O desmate permitido atingirá a Estação Ecológica de Uruçuí-Una, em Baixa Grande do Ribeiro (PI), vizinha a Santa Filomena, como revelado pelo portal O Eco. À reportagem, a Semarh afirmou que “tomou as devidas providências junto à Procuradoria-Geral do Estado do Piauí” e que “se mostra contrária” à liminar que a obriga a autorizar o desmatamento de 74 mil hectares.

À Pública, a pasta disse em nota que a permissão de 2 mil hectares para as fazendas Figueira Gaúcha e Pôr do Sol se refere a “uma licença ambiental corretiva que regulariza uma atividade econômica sobre uma área já antropizada, a qual não dispõe de qualquer outra licença ambiental prévia”.

Quanto à suspeita de ilegalidade no registro das fazendas, a Semarh afirma que “não constava no banco de dados geoespaciais do Estado qualquer conflito fundiário entre o detentor da licença e a comunidade tradicional Brejo das Meninas” à época da concessão da licença.

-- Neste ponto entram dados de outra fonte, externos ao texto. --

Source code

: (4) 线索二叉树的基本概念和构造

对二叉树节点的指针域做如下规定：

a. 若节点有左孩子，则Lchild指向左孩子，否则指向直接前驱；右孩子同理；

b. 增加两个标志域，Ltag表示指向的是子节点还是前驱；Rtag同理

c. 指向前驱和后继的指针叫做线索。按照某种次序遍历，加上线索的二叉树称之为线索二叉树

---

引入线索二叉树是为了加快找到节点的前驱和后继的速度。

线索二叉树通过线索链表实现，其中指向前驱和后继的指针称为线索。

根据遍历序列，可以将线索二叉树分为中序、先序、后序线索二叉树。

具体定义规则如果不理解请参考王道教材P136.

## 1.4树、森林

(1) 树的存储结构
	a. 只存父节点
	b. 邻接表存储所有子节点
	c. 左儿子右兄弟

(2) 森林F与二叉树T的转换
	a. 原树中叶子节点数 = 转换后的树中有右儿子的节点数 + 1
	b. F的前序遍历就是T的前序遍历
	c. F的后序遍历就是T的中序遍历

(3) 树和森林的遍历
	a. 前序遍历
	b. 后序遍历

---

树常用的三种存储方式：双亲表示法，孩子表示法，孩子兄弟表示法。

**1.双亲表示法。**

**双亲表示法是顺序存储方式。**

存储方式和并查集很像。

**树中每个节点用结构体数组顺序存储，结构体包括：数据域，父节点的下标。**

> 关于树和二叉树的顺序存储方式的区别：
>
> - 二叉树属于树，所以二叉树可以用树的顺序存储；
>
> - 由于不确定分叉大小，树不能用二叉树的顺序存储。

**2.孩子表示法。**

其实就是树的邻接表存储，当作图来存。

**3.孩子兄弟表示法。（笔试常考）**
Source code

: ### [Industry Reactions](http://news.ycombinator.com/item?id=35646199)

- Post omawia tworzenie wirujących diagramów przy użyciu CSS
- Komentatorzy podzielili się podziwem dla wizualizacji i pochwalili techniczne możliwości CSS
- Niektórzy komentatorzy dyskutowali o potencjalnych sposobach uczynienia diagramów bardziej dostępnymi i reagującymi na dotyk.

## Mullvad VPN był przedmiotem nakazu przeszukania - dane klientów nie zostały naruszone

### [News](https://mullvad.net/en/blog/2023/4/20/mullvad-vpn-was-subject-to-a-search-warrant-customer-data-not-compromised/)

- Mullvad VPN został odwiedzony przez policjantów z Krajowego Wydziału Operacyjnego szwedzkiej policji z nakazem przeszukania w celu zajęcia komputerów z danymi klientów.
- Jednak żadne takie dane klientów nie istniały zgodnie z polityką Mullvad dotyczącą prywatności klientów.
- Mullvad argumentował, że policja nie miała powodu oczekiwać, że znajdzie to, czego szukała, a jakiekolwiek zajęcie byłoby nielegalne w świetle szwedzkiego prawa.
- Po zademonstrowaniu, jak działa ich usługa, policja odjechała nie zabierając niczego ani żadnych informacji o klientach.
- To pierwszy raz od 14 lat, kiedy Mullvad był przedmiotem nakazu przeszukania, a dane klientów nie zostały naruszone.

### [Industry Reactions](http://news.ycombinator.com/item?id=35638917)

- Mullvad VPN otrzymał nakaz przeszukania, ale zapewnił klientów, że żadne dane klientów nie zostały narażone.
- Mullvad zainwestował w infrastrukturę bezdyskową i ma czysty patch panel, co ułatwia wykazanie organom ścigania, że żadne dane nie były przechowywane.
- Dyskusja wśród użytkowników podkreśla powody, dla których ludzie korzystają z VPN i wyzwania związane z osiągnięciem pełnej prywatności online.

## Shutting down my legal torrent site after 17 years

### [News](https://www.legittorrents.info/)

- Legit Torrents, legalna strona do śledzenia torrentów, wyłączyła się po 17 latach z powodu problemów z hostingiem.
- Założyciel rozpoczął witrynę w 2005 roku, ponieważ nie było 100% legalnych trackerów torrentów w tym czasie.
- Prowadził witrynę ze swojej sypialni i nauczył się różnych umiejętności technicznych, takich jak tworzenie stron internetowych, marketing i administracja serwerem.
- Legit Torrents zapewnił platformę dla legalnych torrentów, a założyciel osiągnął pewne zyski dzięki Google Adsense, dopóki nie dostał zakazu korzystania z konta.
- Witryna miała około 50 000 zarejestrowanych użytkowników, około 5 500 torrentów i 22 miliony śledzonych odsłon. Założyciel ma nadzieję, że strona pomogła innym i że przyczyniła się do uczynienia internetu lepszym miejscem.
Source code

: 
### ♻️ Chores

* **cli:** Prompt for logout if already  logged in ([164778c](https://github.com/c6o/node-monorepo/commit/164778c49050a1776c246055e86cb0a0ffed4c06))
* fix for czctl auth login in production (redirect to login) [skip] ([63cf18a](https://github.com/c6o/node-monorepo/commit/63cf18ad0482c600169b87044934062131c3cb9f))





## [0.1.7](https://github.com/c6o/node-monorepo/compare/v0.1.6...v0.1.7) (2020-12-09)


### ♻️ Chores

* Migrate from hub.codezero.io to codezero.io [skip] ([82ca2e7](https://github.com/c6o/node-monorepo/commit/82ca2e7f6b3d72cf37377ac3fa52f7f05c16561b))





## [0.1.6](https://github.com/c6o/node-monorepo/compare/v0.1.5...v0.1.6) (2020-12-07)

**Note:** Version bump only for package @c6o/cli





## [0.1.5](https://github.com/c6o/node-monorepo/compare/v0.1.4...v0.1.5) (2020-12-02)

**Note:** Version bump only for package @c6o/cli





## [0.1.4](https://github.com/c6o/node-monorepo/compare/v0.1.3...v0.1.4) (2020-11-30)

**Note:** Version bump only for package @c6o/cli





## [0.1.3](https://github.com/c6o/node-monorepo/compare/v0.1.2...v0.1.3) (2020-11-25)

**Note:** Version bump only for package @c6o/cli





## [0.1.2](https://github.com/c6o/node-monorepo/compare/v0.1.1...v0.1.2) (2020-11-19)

“Tal conflito somente se evidenciou em maio de 2023, mediante uma análise técnica por parte do INTERPI [órgão fundiário do governo do Piauí]. No entanto, cumpre frisar que, até o momento, o INTERPI não se manifestou nem pela regularidade de domínio da mencionada fazenda, nem sobre os limites do território ocupado pela população tradicional”, disse ainda a Semarh.